**Polecenia do wykonania:**
• A. W jakich mediach, według fragmentu o mediach, zachodzą opisane procesy?
• B. Zamień „religijnych fanatyków” na „religijnych ekstremistów” w części fragmentu o mediach, która zaczyna się od słów „W tekstach nowego” i ciągnie się aż po słowa „nawet ewidentnych rasistów.”, a następnie podaj tę część ponownie.
• C. Kontynuuj fragment o mediach, zaczynając zaraz po jego ostatnim zdaniu.

**Wybrany fragment:**

W tekstach nowego typu oportunistów medialnych nie ma nie
tylko żadnych ocen, ale nawet zupełnie podstawowego backgroundu, który robiłby
wrażenie pouczania. Podobnie symetrystycznie przedstawiane są poglądy i
działania skrajnych narodowców, agresywnych homofobów, religijnych fanatyków, a
nawet ewidentnych rasistów.
Te wszystkie
procesy zachodzą w mediach liberalnych nazywanych przez prawicę pogardliwie
mainstreamowymi. Po drugiej stronie barykady mamy media przejęte już przez
populistów - w Polsce są to media państwowe, znaczna część mediów katolickich
oraz media „tożsamościowe” prawicy, będące mediami prywatnymi utrzymywanymi
przez PiS za pomocą transferów publicznych pieniędzy, prezentujące wyrazistą
wizję ideologiczną połączoną z agresywnym językiem nienawiści skierowanym
przeciwko liberalnym instytucjom i środowiskom. Ten układ sił działa
zdecydowanie na korzyść antyliberalnej prawicy. Nawet jeśli dla Jarosława
Kaczyńskiego „równowaga medialna” zapanuje w Polsce dopiero w drugiej kadencji
rządów PiS, po zniszczeniu „Gazety Wyborczej”, „Polityki”, „Newsweeka” i TVN -
definiowanych przez niego jako ostatnie media jednoznacznie krytyczne wobec
„narodowej rewolucji”.

**Przekazane dane:**
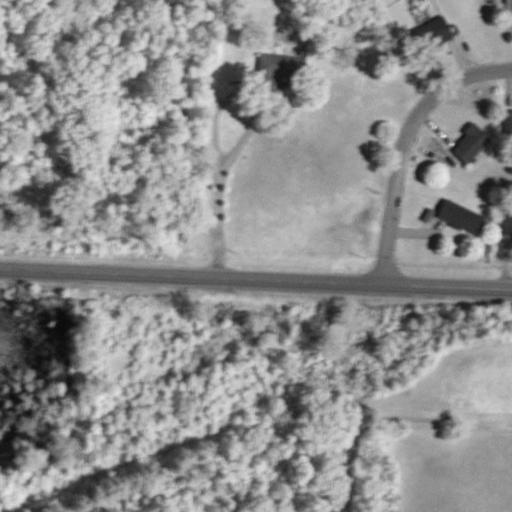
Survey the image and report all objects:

**Wyniki zadań:**
• A. W mediach liberalnych, które prawica pogardliwie nazywa mainstreamowymi.

• B.
W tekstach nowego typu oportunistów medialnych nie ma nie
tylko żadnych ocen, ale nawet zupełnie podstawowego backgroundu, który robiłby
wrażenie pouczania. Podobnie symetrystycznie przedstawiane są poglądy i
działania skrajnych narodowców, agresywnych homofobów, religijnych ekstremistów, a
nawet ewidentnych rasistów.

• C.
UPADEK PAŃSTWOWEJ
EDUKACJI
Populistyczny atak na instytucje liberalnej
demokracji nie mógłby się udać bez osłabienia edukacji. Powszechna szkoła
państwowa (zazwyczaj świecka) została na całym Zachodzie uderzona z dwóch
stron - przez pauperyzację nauczycieli i samej instytucji oraz ideologizację
programów nauczania. Nawet w tych krajach, gdzie zarobki nauczycieli szkół
prywatnych nie są wcale wyższe niż pensje w oświacie publicznej, to szkoły
prywatne są bardziej doinwestowane, mają mniej uczniów w klasach, a pieniądze
inwestowane tam w wykształcenie jednego ucznia są od dwóch do trzech razy
wyższe niż w szkole państwowej (jak w Wielkiej Brytanii). Trudno się zatem dziwić,
że najlepsi nauczyciele uciekają do szkół prywatnych.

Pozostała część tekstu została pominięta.